The task
All of the listing is to be written out word for word, with the pictures left out.
Dataset entries START
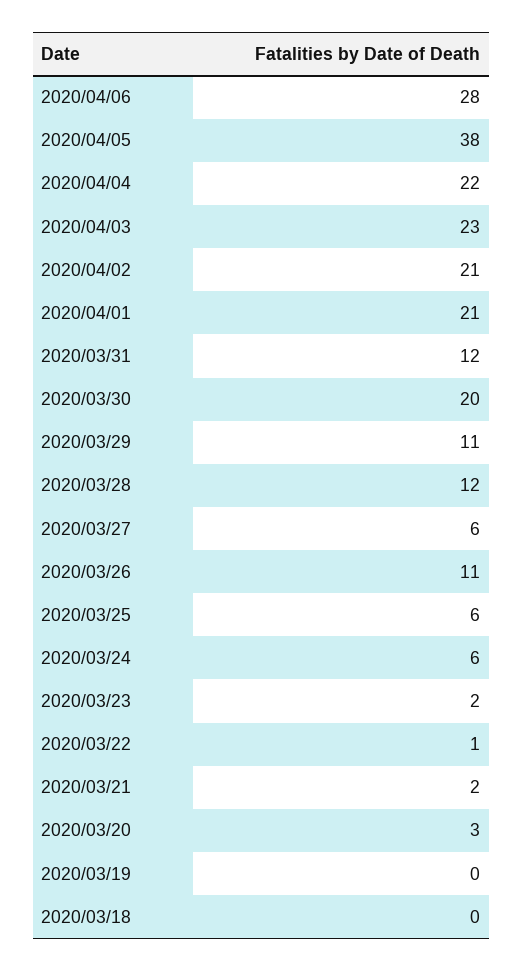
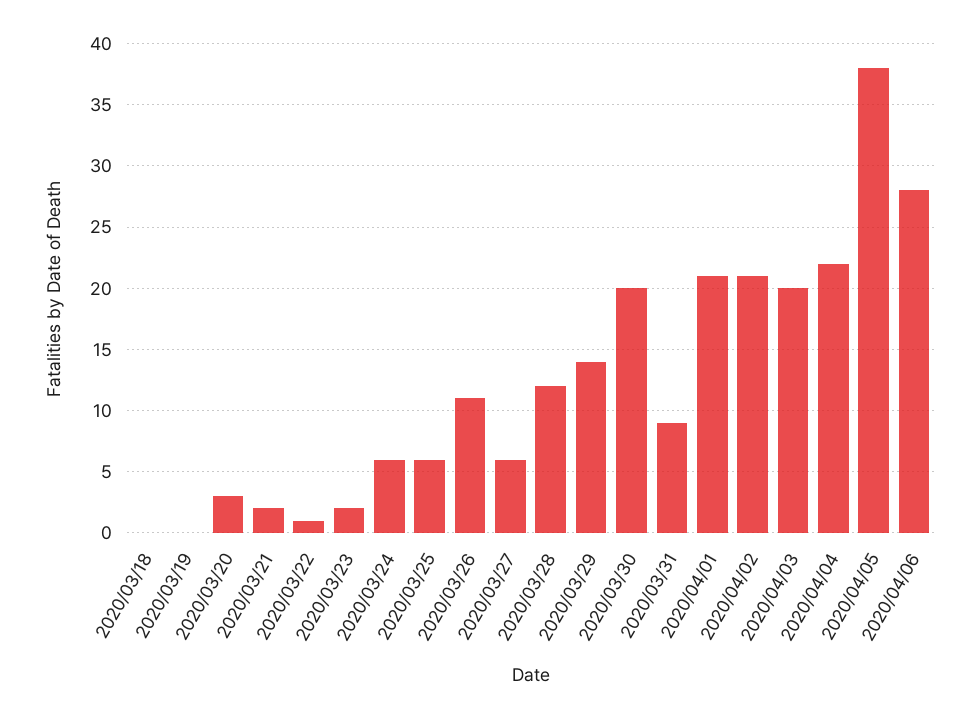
  {
    "2020/04/06": 28,
    "2020/04/05": 38,
    "2020/04/04": 22,
-   "2020/04/03": 23,
+   "2020/04/03": 20,
    "2020/04/02": 21,
    "2020/04/01": 21,
-   "2020/03/31": 12,
+   "2020/03/31": 9,
    "2020/03/30": 20,
-   "2020/03/29": 11,
+   "2020/03/29": 14,
    "2020/03/28": 12,
    "2020/03/27": 6,
    "2020/03/26": 11,
    "2020/03/25": 6,
    "2020/03/24": 6,
    "2020/03/23": 2,
    "2020/03/22": 1,
    "2020/03/21": 2,
    "2020/03/20": 3,
    "2020/03/19": 0,
    "2020/03/18": 0
  }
Dataset entries END
Result
  {
    "2020/04/06": 28,
    "2020/04/05": 38,
    "2020/04/04": 22,
-   "2020/04/03": 23,
+   "2020/04/03": 20,
    "2020/04/02": 21,
    "2020/04/01": 21,
-   "2020/03/31": 12,
+   "2020/03/31": 9,
    "2020/03/30": 20,
-   "2020/03/29": 11,
+   "2020/03/29": 14,
    "2020/03/28": 12,
    "2020/03/27": 6,
    "2020/03/26": 11,
    "2020/03/25": 6,
    "2020/03/24": 6,
    "2020/03/23": 2,
    "2020/03/22": 1,
    "2020/03/21": 2,
    "2020/03/20": 3,
    "2020/03/19": 0,
    "2020/03/18": 0
  }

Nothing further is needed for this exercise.